In the presence of seismic and well information, the question that we are trying to answer with the CSEM data becomes significantly better posed. The question is no longer one addressed at finding a reservoir but rather one of determining the content of a defined structure. Using seismic information the reservoir structure is known (but potentially not its content or extent), and we have independent constraints on the surrounding strata within which it is embedded. This is therefore a constrained interpretation problem and one that the CSEM data are in a much better position to answer.

The uncertainty in the CSEM interpretation result will depend on how comprehensive a background model can be constructed. For example, in frontier areas where only sparse 2-D seismic data are available, it may be possible to identify regions of elevated resistivity; however, without well log information the risk attached to interpreting these as hydrocarbons remains high. In contrast, in producing fields where a detailed background model can be constructed from existing seismic, well, and production data, it will be possible to identify with much more certainty the fluid saturation and changes in this through time.

Where does CSEM fit?
A matrix of CSEM interpretation risk and value in different stages within the upstream oilfield lifecycle. The highest value to be gained from CSEM is in the appraisal and monitoring stages.


Like all remote sensing techniques, CSEM has strengths and limitations. CSEM can be applied to any stage of the upstream oilfield lifecycle. Take the following settings and questions often asked at these stages:
• Frontier exploration: What is the structure in this area?
• Exploration: What is the
resistivity within the seismically defined structure?
• Appraisal: In a field with established reservoir properties, how do they vary and what is the best development strategy?
• Monitoring: How do reservoir properties vary across the field and through time?

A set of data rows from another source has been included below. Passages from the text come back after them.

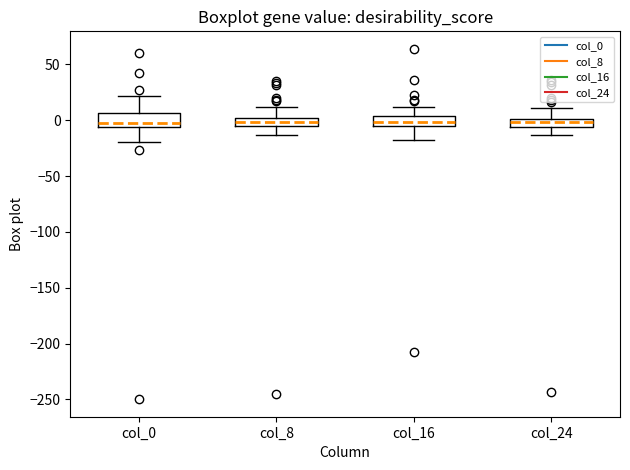

Where does the lower whisker of the box for col_8 end on the y-axis? The values are not printed on the chart, so give them approximately, as read against the axis.

-15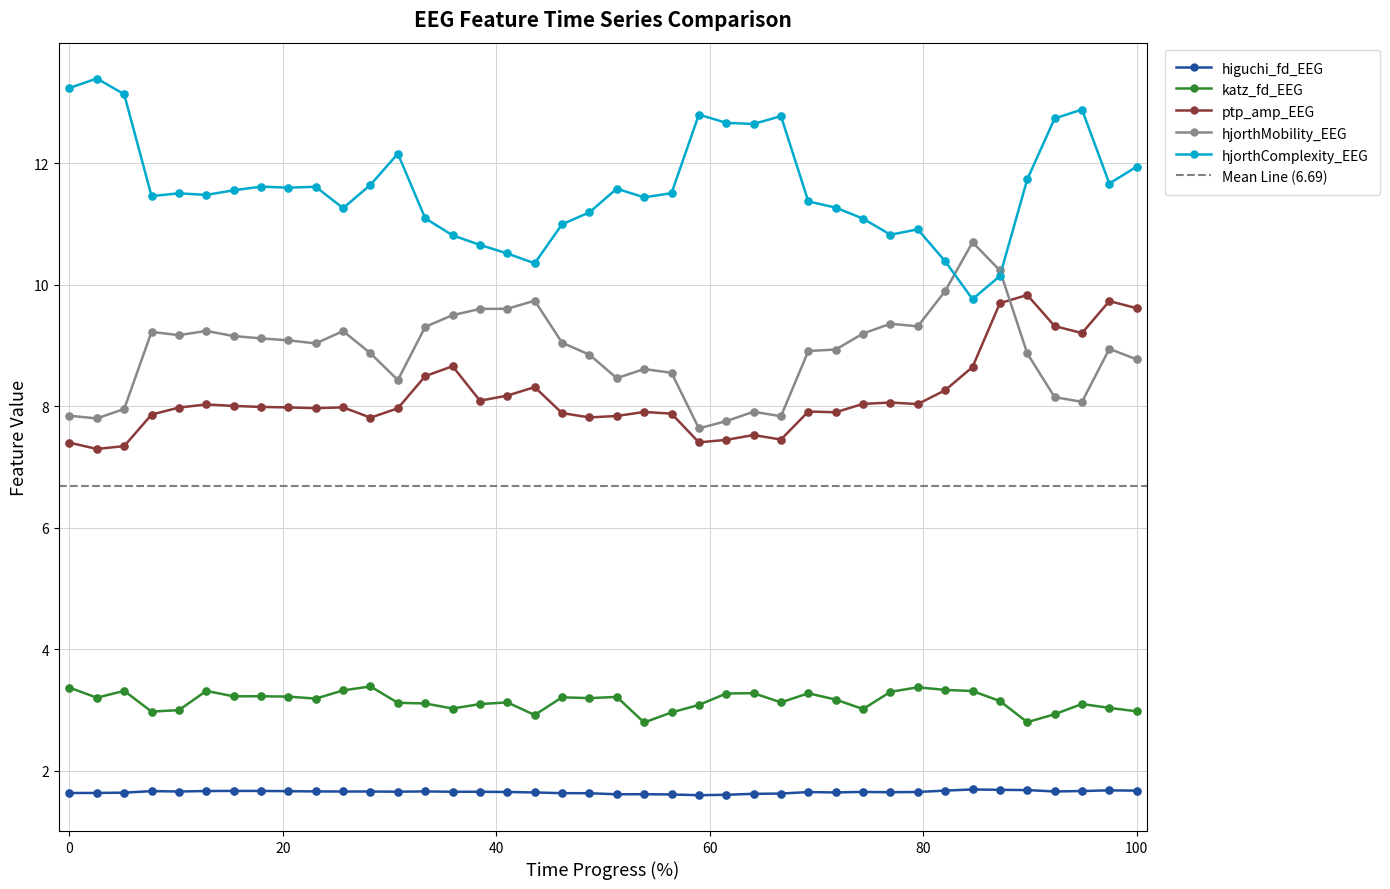

At how many categories does at least one series exceed 3?

40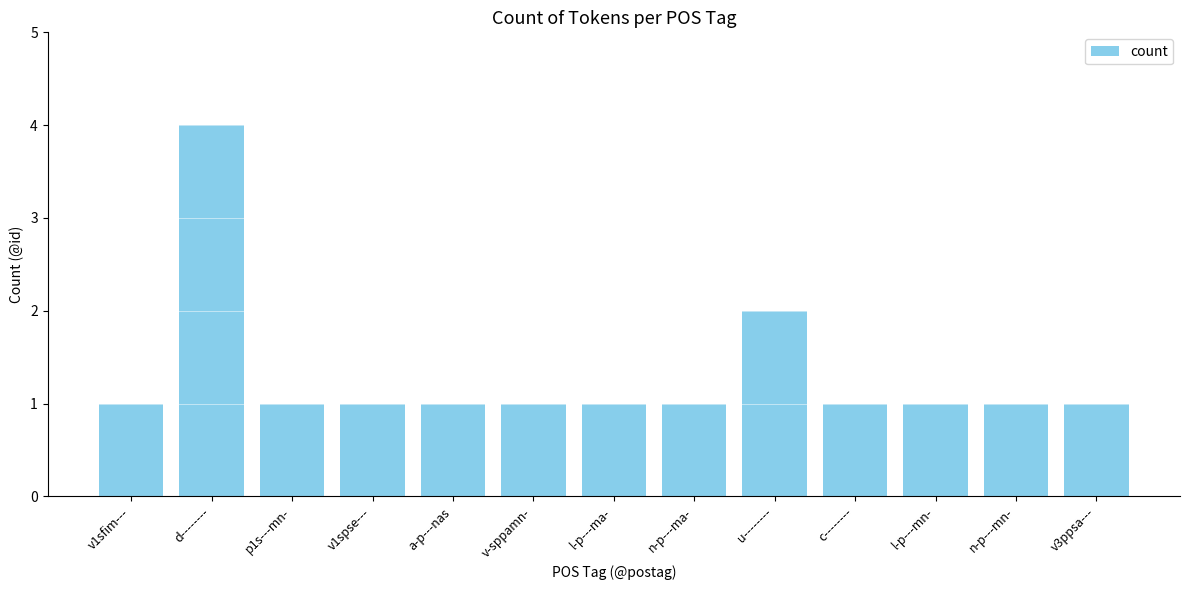

Reading left to right, extract all data points from this chart.

v1sfim---=1	d--------=4	p1s---mn-=1	v1spse---=1	a-p---nas=1	v-sppamn-=1	l-p---ma-=1	n-p---ma-=1	u--------=2	c--------=1	l-p---mn-=1	n-p---mn-=1	v3ppsa---=1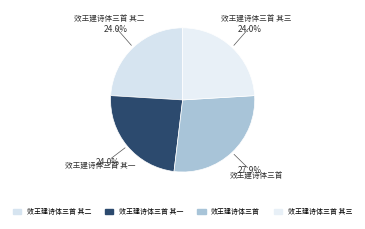

Rank the categories by value from lowest to highest.

效王建诗体三首 其三, 效王建诗体三首 其二, 效王建诗体三首 其一, 效王建诗体三首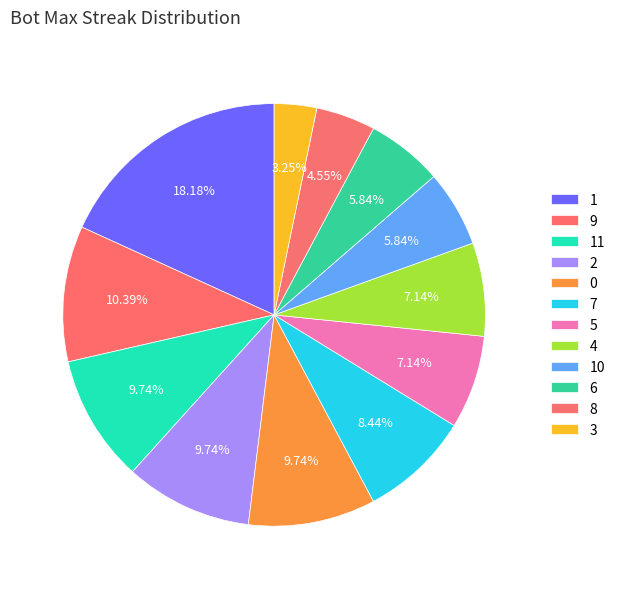

Between 4 and 11, which is larger?

11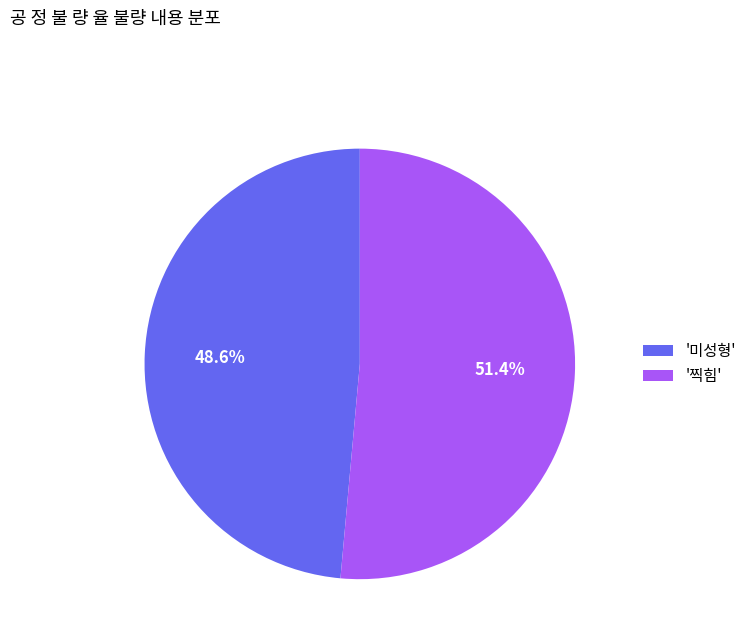

Which has a higher value, '미성형' or '찍힘'?

'찍힘'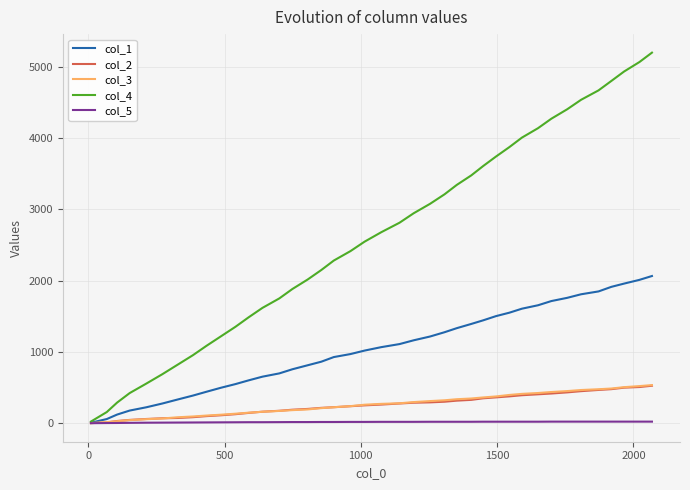

Which series has the widest spread of values?

col_4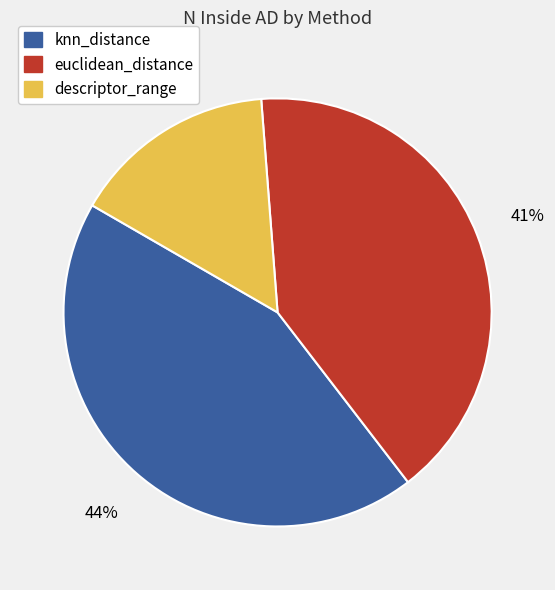

True or false: descriptor_range accounts for 5% of the total.

False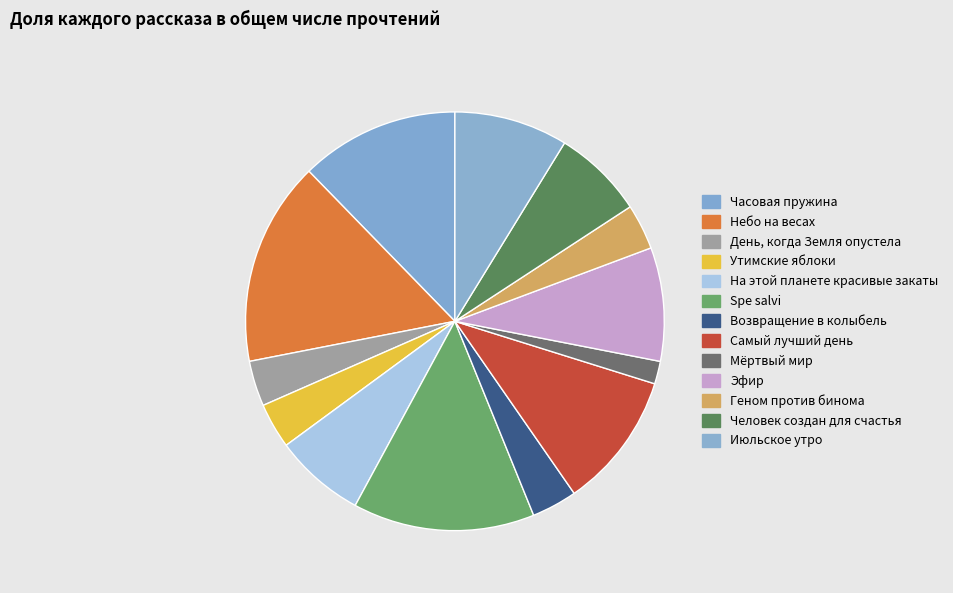

Which category has the biggest portion of the pie?

Небо на весах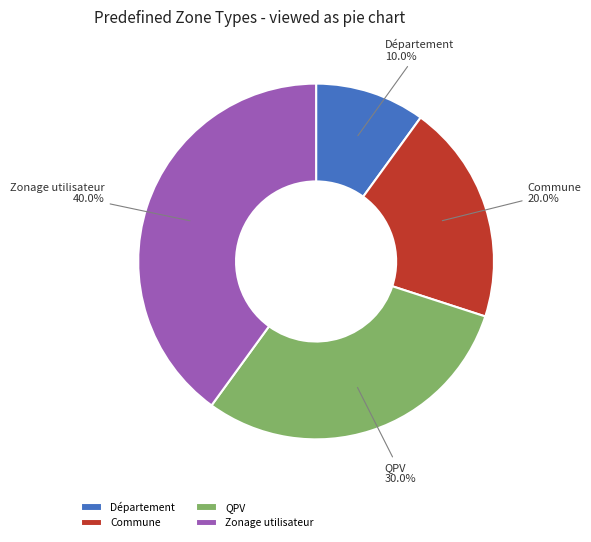

What portion of the pie excludes Département?

90.0%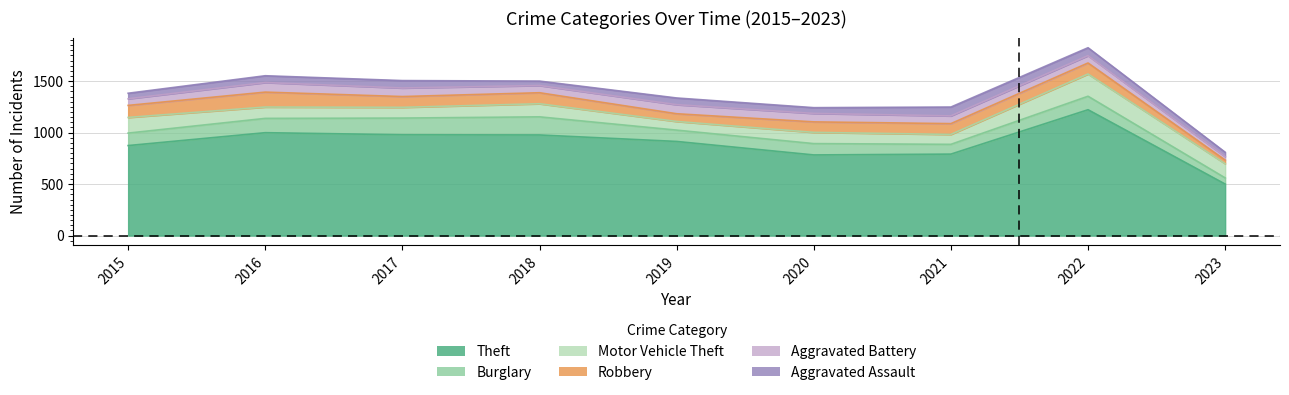

What is the sum of all Aggravated Battery values?

660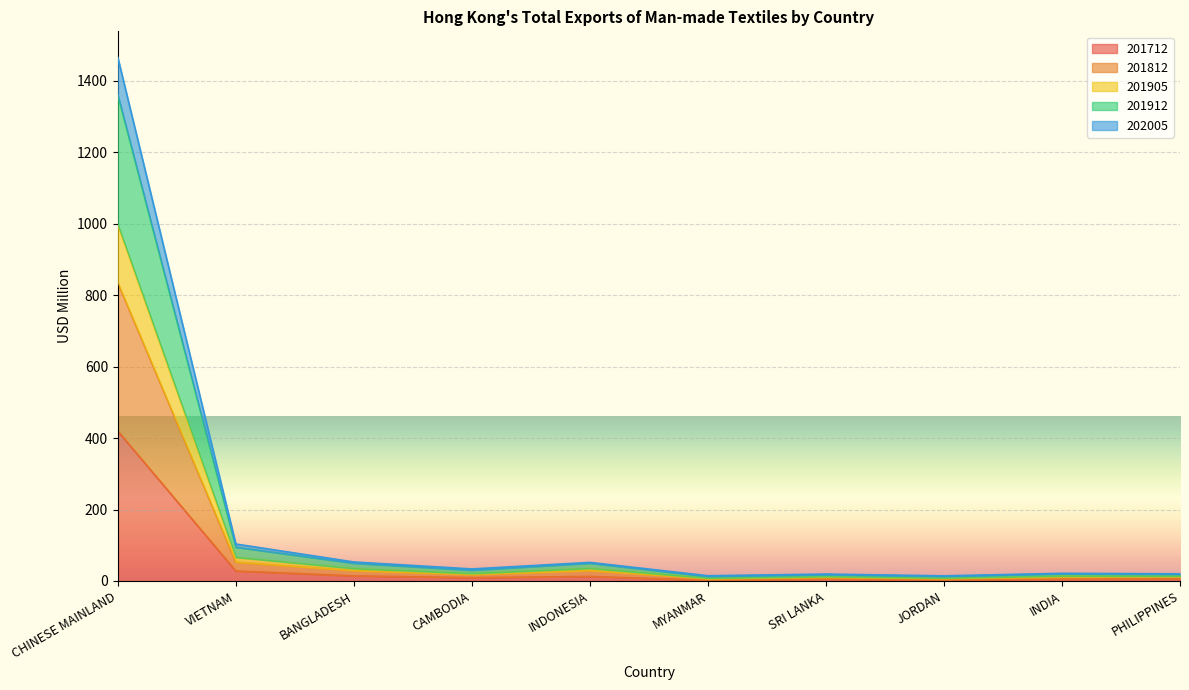

What is the highest value of the 201712 series?

419.8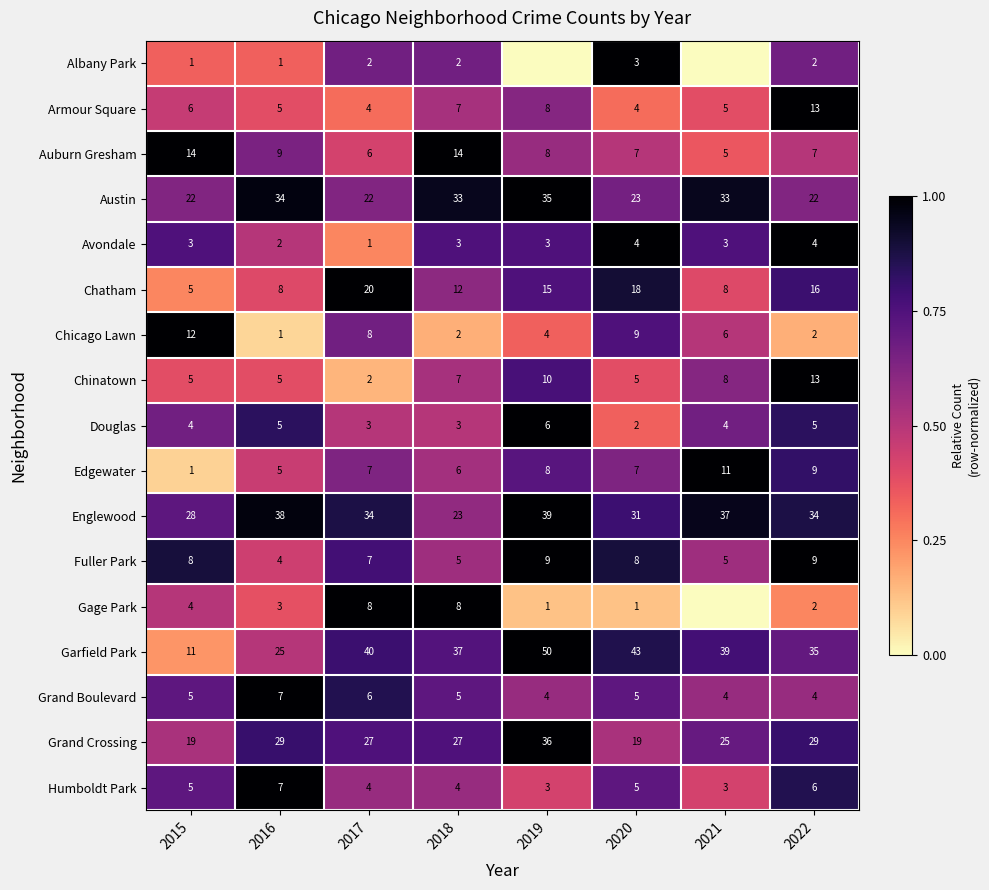

How many series are shown in this chart?

17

Using the right tool to answer the problem at hand is key. Seismic is exceptional at defining structure, stratigraphy, and (usually) lithology but struggles with fluid content and saturation. CSEM measures resistivity and is exceptional at determining fluid saturation (previously only reliably determined from well data) but has difficulty with determining structure.

If the goal in applying technology is to achieve the lowest interpretation uncertainty and highest value, then tools must be targeted to the stage at which they can offer the greatest benefit. For seismic methods, frontier exploration is the area of maximum impact where structure over large areas can be imaged. However, CSEM, with its sensitivity to fluid saturation, is likely to add the greatest value in the appraisal and monitoring stages, where well and seismic data can be used to constrain the interpretation.

OHM recently completed a two-year research study in collaboration with BP and funded by the UK’s Technology Strategy Board to examine CSEM’s suitability in appraisal and monitoring.

A complex 3-D channel structure was used as the background model, and the example showed that CSEM can be used to map changes in fluid properties in repeatable surveys without the need for permanent installations. The key to this successful trial was a truly integrated approach using all available geophysical and petrophysical datasets and using rock physics as the glue holding the different methods together.

The CSEM industry is dealing with the ramifications of dramatic growth and impressive technological advances, unfortunately tempered by some disappointments. We believe that CSEM is an integral component in achieving hydrocarbon exploration and development success; however, for the method to achieve its potential, it must be used carefully within an integrated geophysical framework.